Penrod told Credit Union Journal the Inland Empire region of Southern California is "very reliant" on transportation and warehousing. Because those portions of the economy have picked up, the logistics industry has really benefitted and the hope is that will continue.
Different Story In Nevada
"Struggling" Nevada is another story.
"Nevada is still dealing with tourism issues, a poor real estate market and high unemployment," he said. "The state is still looking for a stability point. Because Nevada relies on domestic and international tourism, and with many issues in Europe, it is being hit by a double whammy."
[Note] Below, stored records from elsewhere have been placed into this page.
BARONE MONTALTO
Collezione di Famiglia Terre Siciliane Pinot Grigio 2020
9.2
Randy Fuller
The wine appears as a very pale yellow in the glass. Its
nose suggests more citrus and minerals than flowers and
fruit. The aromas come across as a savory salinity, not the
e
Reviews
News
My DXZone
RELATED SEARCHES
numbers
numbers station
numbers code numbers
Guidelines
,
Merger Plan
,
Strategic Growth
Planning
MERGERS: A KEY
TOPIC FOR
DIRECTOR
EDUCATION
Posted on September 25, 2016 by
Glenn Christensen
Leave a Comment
Historically, the housing market in California was split in a north-south geography. But Penrod said the downturn changed the split to coastal versus non-coastal. The coastal regions of the Golden State have fewer distressed properties and are doing "a lot better" than their non-coastal counterparts, he noted.
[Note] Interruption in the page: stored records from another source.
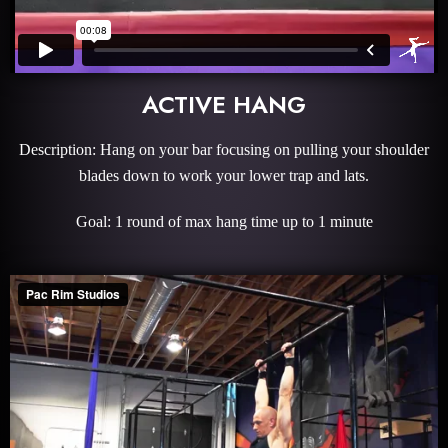
ACTIVE HANG
Description: Hang on your bar focusing on pulling your shoulder
blades down to work your lower trap and lats.
Goal: 1 round of max hang time up to 1 minute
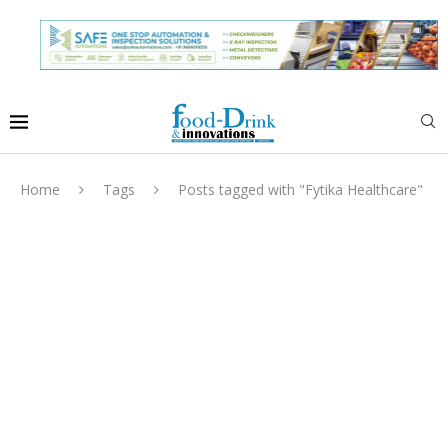
Home
Tags
Posts tagged with "Fytika Healthcare"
"Housing in California is likely to continue to bump across the bottom in 2012," Penrod said. "There are still deals to be had along the coast, so until those dry up people won't look inland. The inland valleys won't see enough of a surge to buy up all the overbuilding that occurred during the boom. The growth will trickle inward from the Pacific Ocean, which is the norm. The coastal counties are approaching a normal market, but unfortunately the inland areas are not likely to get back to normal transactions for a few years."
Nevada will benefit from a global economy boom when the numerous problems get settled, Penrod said. "Once jobs start coming back, demand for housing will increase. Housing in Nevada will be contingent on employment growth."
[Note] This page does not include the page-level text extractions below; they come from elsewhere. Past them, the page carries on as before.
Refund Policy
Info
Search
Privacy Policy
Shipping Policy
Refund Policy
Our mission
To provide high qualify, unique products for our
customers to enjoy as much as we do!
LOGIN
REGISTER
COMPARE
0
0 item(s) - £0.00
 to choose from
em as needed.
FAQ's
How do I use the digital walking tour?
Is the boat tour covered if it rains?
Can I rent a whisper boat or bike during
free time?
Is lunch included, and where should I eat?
Employment "will be a key for credit unions in 2012," Penrod declared, especially those that serve specific SEGs.
Two Scenarios
Penrod said there are two interest rate scenarios to watch in 2012.
Scenario One: if rates rise steeply and quickly, it could put CUs in a position where they are struggling on the income side and it would put stress on their balance sheets, Penrod said.
Scenario Two: if rates stay low for an extended period of time, or even flatten more, credit unions "also could find it challenging on the income side" if loan rates continue to fall.
"If we get a gradual increase, then financial institutions will be able to keep pace," he said. "From what we have seen, rates will remain muted. I will be surprised if they grew too quickly. The bigger threat is, with the economy so fragile, if something were to spook the economy again and rates were to compress even more, it would probably pose a large hurdle for the industry."
Unfortunately, Penrod said the most likely employment picture is slow improvement, but not the big jump everyone is waiting for. He said the 2012 presidential election will not be impactful on employment one way or another; the overall economy is the key.